This study is a retrospective evaluation of the performance of deep learning models that were developed for the detection of COVID-19 from chest x-rays, undertaken with the goal of assessing the suitability of such systems as clinical decision support tools.
Models were trained on the National COVID-19 Chest Imaging Database (NCCID), a UK-wide multi-centre dataset from 26 different NHS hospitals and evaluated on independent multi-national clinical datasets. The evaluation considers clinical and technical contributors to model error and potential model bias. Model predictions are examined for spurious feature correlations using techniques for explainable prediction.
Models performed adequately on NHS populations, with performance comparable to radiologists, but generalised poorly to international populations. Models performed better in males than females, and performance varied across age groups. Alarmingly, models routinely failed when applied to complex clinical cases with confounding pathologies and when applied to radiologist defined “mild” cases.

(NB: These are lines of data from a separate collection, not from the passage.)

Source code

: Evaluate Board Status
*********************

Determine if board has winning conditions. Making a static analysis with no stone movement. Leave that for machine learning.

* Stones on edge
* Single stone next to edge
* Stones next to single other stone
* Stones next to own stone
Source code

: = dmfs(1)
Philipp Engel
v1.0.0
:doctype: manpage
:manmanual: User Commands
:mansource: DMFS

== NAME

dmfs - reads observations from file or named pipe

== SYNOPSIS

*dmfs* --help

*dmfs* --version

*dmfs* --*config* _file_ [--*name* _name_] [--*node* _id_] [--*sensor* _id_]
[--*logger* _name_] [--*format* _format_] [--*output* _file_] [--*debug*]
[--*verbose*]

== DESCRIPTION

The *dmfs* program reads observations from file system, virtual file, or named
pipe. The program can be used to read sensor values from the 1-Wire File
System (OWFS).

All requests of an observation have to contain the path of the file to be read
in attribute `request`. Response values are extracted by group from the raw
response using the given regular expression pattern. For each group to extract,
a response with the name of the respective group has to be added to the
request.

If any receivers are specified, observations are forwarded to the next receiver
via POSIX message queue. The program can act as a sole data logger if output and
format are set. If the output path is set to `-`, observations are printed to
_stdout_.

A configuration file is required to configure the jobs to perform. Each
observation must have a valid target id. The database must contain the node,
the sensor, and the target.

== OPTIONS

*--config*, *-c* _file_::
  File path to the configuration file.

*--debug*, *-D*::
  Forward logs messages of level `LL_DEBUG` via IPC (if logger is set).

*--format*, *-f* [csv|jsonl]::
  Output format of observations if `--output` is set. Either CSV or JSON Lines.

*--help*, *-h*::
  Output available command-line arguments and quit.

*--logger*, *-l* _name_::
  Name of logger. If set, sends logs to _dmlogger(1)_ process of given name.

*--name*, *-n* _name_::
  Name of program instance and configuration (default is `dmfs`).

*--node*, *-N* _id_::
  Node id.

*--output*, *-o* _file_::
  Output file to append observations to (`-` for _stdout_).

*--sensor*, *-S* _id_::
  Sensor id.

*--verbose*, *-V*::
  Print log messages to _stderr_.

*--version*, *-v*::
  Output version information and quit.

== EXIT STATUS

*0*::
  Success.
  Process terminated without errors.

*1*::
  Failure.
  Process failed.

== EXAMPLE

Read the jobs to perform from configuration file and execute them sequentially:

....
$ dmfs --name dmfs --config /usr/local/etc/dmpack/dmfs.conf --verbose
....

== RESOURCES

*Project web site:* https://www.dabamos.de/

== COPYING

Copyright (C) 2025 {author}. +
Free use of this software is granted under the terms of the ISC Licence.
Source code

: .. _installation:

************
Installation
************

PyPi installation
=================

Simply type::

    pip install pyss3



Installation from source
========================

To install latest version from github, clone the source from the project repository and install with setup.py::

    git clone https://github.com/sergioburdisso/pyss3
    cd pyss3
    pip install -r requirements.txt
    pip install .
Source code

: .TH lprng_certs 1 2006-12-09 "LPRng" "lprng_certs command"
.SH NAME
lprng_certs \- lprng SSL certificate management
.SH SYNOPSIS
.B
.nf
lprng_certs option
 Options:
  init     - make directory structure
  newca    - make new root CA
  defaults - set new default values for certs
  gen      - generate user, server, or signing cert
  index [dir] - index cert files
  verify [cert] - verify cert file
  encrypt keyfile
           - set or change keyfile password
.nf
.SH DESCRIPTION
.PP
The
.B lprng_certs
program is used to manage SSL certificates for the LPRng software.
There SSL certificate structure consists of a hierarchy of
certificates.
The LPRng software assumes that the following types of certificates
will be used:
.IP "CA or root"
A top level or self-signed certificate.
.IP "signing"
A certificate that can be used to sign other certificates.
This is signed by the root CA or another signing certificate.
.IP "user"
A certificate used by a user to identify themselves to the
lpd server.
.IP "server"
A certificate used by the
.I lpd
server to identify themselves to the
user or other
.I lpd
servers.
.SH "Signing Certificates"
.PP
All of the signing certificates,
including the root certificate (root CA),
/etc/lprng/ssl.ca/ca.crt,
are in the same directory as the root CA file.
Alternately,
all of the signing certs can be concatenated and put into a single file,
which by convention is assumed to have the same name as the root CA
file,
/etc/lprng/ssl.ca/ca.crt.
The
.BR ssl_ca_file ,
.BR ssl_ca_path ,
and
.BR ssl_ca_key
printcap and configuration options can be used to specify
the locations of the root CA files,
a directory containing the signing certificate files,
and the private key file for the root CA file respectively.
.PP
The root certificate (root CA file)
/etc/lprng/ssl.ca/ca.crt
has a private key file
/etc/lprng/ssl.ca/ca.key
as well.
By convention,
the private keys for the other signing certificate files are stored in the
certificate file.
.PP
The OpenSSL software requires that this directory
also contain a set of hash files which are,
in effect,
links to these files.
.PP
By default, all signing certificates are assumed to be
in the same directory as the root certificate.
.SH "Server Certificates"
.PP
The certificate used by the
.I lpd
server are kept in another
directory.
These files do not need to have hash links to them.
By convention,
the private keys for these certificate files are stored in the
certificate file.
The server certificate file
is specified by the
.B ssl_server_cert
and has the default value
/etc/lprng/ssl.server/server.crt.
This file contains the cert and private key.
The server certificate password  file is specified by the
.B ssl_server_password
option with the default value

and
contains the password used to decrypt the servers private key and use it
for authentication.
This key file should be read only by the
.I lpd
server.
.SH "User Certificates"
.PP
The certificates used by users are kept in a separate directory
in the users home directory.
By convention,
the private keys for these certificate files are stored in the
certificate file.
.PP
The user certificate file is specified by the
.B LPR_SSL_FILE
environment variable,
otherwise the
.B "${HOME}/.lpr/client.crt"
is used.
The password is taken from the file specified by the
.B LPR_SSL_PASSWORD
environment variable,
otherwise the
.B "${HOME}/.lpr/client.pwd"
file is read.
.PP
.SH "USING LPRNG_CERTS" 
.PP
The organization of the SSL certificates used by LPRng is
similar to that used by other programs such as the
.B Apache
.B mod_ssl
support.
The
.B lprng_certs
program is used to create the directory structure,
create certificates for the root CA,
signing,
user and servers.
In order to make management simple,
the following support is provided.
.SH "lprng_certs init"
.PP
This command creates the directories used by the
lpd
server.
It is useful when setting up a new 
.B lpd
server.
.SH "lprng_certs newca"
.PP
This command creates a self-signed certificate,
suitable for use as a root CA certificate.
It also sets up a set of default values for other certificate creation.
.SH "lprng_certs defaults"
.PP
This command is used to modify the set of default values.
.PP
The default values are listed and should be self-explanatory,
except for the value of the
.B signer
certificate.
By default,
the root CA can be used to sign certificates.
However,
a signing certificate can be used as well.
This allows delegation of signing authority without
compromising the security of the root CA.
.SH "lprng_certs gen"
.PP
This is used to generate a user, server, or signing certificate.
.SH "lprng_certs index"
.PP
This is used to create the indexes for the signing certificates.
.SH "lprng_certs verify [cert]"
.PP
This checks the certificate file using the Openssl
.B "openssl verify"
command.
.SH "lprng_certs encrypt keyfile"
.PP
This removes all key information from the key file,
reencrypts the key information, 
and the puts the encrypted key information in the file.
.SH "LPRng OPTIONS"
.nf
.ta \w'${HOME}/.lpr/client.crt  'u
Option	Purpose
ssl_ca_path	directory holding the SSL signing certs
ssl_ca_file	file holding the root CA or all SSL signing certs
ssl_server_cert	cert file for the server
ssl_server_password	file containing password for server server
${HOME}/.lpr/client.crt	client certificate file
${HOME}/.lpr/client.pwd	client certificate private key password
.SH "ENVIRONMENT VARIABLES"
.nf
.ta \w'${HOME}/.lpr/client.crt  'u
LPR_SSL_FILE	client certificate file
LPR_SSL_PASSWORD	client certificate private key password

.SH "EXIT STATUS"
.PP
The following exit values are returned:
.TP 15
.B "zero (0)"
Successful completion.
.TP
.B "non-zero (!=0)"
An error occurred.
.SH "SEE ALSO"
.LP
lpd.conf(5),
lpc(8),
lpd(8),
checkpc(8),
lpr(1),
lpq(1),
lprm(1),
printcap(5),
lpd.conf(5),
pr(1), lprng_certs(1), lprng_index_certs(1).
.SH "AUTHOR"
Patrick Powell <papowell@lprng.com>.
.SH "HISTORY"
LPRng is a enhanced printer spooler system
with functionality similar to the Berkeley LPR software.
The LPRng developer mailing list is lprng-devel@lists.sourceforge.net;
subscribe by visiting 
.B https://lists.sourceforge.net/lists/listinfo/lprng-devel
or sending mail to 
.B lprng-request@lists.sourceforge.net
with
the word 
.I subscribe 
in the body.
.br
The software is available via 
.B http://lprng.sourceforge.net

This comprehensive benchmarking study examines the pitfalls in current practices that have led to impractical model development. Key findings highlight the need for clinician involvement at all stages of model development, from data curation and label definition, to model evaluation, to ensure that all clinical factors and disease features are appropriately considered during model design. This is imperative to ensure automated approaches developed for disease detection are fit-for-purpose in a clinical setting.